About this exercise = Could you return every line of the records below that contains the word "multi"?

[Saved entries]
■ ■ ■ ■

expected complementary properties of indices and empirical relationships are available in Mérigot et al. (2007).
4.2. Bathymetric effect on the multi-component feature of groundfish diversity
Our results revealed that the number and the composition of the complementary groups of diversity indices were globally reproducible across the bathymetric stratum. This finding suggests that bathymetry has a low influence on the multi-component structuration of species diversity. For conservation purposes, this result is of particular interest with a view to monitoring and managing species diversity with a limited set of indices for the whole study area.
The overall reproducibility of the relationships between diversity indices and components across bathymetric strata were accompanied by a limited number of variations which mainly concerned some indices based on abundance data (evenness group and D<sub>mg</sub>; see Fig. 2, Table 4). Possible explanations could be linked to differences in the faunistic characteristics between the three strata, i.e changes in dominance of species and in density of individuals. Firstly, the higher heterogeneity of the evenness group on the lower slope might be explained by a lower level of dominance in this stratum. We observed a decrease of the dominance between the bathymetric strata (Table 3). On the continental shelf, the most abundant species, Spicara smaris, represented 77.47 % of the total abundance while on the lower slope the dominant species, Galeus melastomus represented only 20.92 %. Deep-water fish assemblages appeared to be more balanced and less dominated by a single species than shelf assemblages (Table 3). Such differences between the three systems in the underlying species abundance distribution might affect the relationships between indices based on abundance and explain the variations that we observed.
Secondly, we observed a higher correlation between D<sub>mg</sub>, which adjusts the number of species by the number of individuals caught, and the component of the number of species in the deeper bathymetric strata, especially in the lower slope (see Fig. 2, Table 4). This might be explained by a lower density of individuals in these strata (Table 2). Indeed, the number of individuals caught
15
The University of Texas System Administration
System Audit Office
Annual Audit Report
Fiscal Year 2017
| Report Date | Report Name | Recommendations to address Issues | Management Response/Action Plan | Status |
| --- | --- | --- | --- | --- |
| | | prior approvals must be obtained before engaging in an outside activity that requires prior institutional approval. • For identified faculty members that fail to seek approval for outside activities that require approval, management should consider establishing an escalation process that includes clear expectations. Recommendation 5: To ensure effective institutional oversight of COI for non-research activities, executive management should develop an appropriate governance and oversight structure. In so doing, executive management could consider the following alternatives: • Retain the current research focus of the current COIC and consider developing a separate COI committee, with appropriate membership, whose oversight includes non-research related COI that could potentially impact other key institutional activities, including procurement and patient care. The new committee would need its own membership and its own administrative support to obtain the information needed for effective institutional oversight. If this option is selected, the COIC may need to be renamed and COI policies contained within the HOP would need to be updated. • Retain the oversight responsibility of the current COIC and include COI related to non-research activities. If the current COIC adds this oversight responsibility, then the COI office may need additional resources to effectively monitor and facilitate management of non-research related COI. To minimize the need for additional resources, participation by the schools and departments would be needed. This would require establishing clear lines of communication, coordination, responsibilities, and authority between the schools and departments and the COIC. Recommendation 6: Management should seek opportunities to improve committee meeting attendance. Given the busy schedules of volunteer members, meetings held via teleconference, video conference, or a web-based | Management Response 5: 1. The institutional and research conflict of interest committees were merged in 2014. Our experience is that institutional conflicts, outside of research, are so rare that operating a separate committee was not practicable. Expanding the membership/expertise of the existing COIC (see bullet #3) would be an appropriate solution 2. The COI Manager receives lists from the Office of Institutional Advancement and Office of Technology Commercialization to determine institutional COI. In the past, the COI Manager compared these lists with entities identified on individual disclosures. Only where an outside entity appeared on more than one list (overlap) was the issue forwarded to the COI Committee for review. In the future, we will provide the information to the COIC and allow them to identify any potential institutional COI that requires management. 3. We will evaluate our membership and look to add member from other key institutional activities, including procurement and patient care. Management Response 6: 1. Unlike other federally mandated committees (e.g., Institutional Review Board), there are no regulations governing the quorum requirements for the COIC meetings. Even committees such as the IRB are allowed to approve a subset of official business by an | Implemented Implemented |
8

■ ■ ■ ■

Problem solution =
4.2. Bathymetric effect on the multi-component feature of groundfish diversity
Our results revealed that the number and the composition of the complementary groups of diversity indices were globally reproducible across the bathymetric stratum. This finding suggests that bathymetry has a low influence on the multi-component structuration of species diversity. For conservation purposes, this result is of particular interest with a view to monitoring and managing species diversity with a limited set of indices for the whole study area.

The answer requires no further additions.